Jueves 14 de febrero:
Mediante los ojos de la fe
Dios nos insta a contemplar sus obras en el mundo natural. Desea que todos apartemos nuestra mente del estudio de lo artificial para dedicarlo a lo natural. Lo comprenderemos mejor al elevar nuestra mirada a las colinas de Dios, y contemplar las obras que él ha hecho con sus propias manos. Su mano ha modelado las colinas, y las ha puesto en equilibrio en su sitio, a fin de que no se muevan sino a su mandato. El viento, el sol, la lluvia, la nieve y el hielo son servidores que cumplen su voluntad.

Para el cristiano, el amor y la benevolencia de Dios pueden verse en cada don de su mano. Las bellezas de la naturaleza son motivo de su contemplación. Al estudiar los encantos naturales que nos rodean, la mente pasa de la naturaleza al Autor de todo lo amable. Todas las obras de Dios hablan a nuestros sentidos, magnificando su poder y exaltando su sabiduría. Cada ser creado tiene en sus encantos aspectos interesantes para el hijo de Dios, y modelan su gusto para contemplar esas preciosas evidencias del amor de Dios por encima de las obras de la pericia humana.

Con palabras saturadas de ardiente fervor, el profeta magnifica a Dios en sus obras creadas: “Cuando veo tus cielos, obra de tus dedos, la luna y las estrellas que tú formaste, digo: ¿Qué es el hombre, para que tengas de él memoria, y el hijo del hombre, para que lo visites?” (Hijos e hijas de Dios, p. 112).

Ningún hombre puede explicar los misterios de Dios. Su gloria está escondida del mundo. ¿De qué valor son, entonces, las conjeturas y especulaciones humanas concernientes a su personalidad?… Cristo es el representante del Padre, “la imagen misma de su sustancia”.
La creación nos habla de la capacidad y del poder de Dios.
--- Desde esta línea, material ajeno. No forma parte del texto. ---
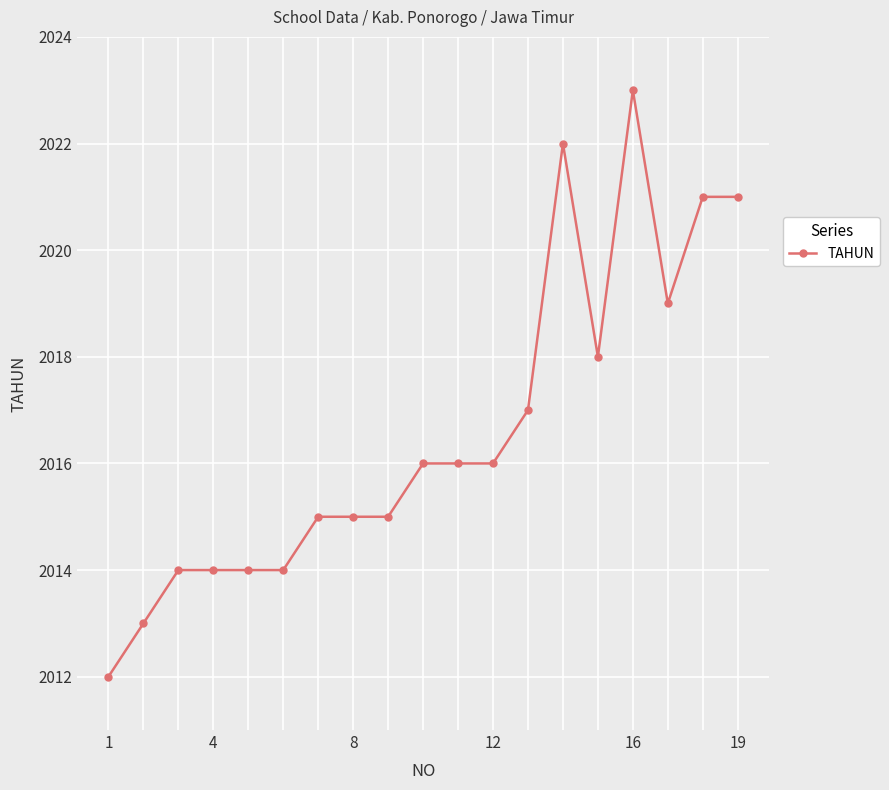

What is the sum of all values?

38315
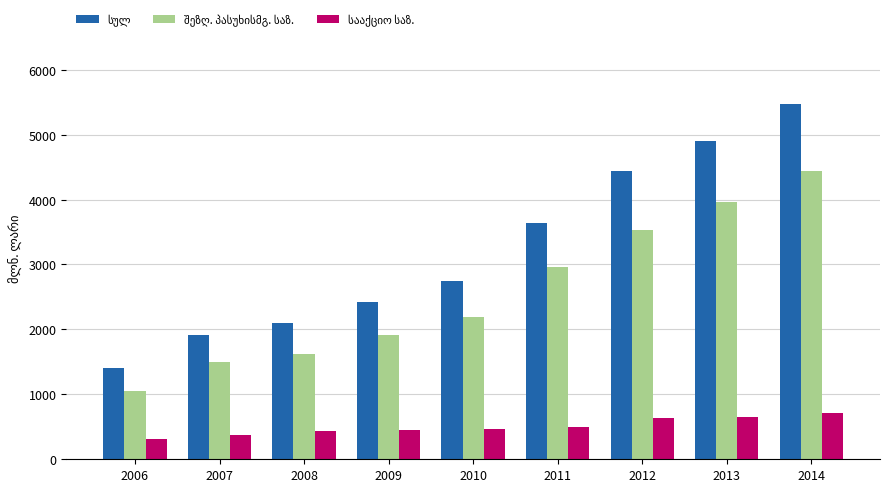

What is the smallest value displayed?

309.8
En su bondad, él puso en la tierra hermosas flores y árboles, adaptados maravillosamente a los lugares y al clima donde crecen. Y, aunque el pecado estropeó la forma y la belleza de las cosas de la naturaleza, aunque en ellas se vean señales de la obra del príncipe del poder del aire, aun así hablan de Dios, y todavía revelan algo de la belleza del Edén.

En los cielos, en la tierra, en las anchas aguas del océano, vemos la obra de Dios. Toda la creación testifica de su poder, su sabiduría y su amor. Sin embargo, no aprendemos ni de las estrellas, ni del océano, ni de las cataratas, acerca de la personalidad de Dios. Cristo vino a revelar esto…
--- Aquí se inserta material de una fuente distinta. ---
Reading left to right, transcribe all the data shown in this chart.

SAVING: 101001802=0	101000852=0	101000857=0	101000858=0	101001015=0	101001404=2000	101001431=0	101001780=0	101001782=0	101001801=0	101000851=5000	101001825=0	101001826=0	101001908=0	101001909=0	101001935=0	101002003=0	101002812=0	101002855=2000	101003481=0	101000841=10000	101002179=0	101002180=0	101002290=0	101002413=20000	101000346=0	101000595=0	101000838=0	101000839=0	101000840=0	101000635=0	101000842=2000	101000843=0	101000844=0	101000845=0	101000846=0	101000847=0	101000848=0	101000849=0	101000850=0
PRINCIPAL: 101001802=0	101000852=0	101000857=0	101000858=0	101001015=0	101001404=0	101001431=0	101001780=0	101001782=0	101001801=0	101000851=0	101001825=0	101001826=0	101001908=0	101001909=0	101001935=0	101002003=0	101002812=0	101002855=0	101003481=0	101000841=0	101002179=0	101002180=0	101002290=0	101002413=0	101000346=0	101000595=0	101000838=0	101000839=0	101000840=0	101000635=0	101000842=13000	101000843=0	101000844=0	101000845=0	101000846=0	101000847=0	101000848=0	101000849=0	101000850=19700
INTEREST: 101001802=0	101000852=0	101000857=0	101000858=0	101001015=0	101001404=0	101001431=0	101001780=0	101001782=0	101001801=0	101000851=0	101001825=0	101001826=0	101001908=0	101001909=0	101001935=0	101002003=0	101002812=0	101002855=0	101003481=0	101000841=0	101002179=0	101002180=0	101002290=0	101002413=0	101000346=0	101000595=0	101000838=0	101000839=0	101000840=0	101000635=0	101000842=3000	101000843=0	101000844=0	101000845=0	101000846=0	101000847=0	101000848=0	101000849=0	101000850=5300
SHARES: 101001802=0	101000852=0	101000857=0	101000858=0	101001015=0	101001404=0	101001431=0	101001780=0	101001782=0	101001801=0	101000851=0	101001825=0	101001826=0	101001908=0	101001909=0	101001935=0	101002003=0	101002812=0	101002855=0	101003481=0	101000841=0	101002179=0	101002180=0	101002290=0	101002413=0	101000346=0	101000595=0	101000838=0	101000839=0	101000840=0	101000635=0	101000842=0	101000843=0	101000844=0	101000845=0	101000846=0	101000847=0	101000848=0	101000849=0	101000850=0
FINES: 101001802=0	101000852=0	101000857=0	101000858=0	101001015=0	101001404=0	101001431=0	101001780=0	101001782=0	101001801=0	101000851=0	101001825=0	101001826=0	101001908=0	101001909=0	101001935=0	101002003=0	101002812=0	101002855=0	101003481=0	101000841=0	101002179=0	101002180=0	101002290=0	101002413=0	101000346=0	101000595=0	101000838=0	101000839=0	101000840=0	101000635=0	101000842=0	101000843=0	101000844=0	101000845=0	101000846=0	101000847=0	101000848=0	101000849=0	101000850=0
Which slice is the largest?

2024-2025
Cristo vino a revelar a la raza caída el amor de Dios. Él, la Luz del mundo encubrió el deslumbrante esplendor de su divinidad, y vino a vivir a esta tierra como un hombre entre los hombres, para que ellos, sin ser consumidos, pudieran relacionarse con su Creador.
Ningún hombre ha visto a Dios fuera de lo que Cristo ha revelado de él (Alza tus ojos, p. 332).